The civilian population in the Democratic Republic of Congo (DRC) has witnessed consecutive civil wars between 1996 and 2003 that have claimed an estimated five million lives, making it the world’s deadliest conflict since World War II. Despite repeated peace deals and strong United Nations presence, crimes are being perpetrated by armed groups operating in the eastern and north-eastern regions.
When the genocide in neighboring Rwanda ended in 1994, Hutu perpetrators fled from justice into the eastern provinces of the DRC, where they formed the Forces Democratique de Liberation du Rwanda (FDLR).
The presence of genocidaires in eastern provinces prompted an invasion by Rwanda and Uganda which led to the overthrow of long-standing dictator Mobutu Sese Seko. Laurant Desire Kabila, who led the rebellion to overthrow Mobutu, became President.

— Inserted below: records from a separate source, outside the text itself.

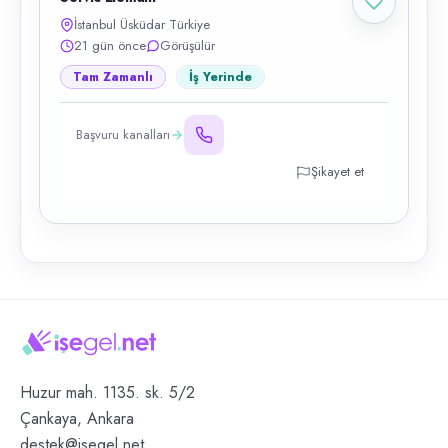
İstanbul Üsküdar Türkiye
21 gün önce
Görüşülür
Tam Zamanlı
İş Yerinde
Başvuru kanalları
Şikayet et
Huzur mah. 1135. sk. 5/2
Çankaya, Ankara
destek@isegel.net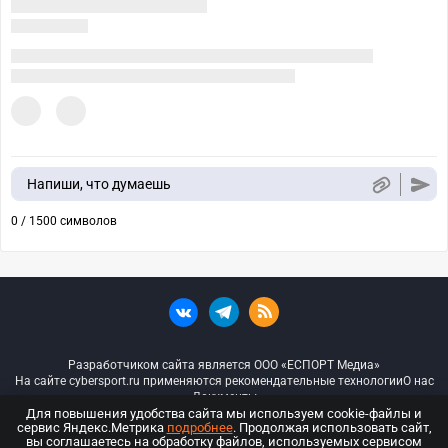
Напиши, что думаешь
0 / 1500 символов
Разработчиком сайта является ООО «ЕСПОРТ Медиа»
На сайте cybersport.ru применяются рекомендательные технологии
О нас
Документы
Для повышения удобства сайта мы используем cookie-файлы и
сервис Яндекс.Метрика
подробнее
. Продолжая использовать сайт,
© ООО «Киберспорт.ру» — Все права защищены
вы соглашаетесь на обработку файлов, используемых сервисом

Kabila declared war on his former allies Rwanda and Uganda and the ensuing conflict from 1998 to 2002, which has been nicknamed “Africa’s World War,” drew in several neighboring countries as well as several other regional militias.
Despite various peace agreements, violence in DRC is ongoing and civilians continue to be targeted, particularly in the eastern provinces of North Kivu, South Kivu, and Orientale. Both government and rebel forces have been implicated in attacks on civilians. The ongoing violence takes many forms including mass killings, rape, and torture.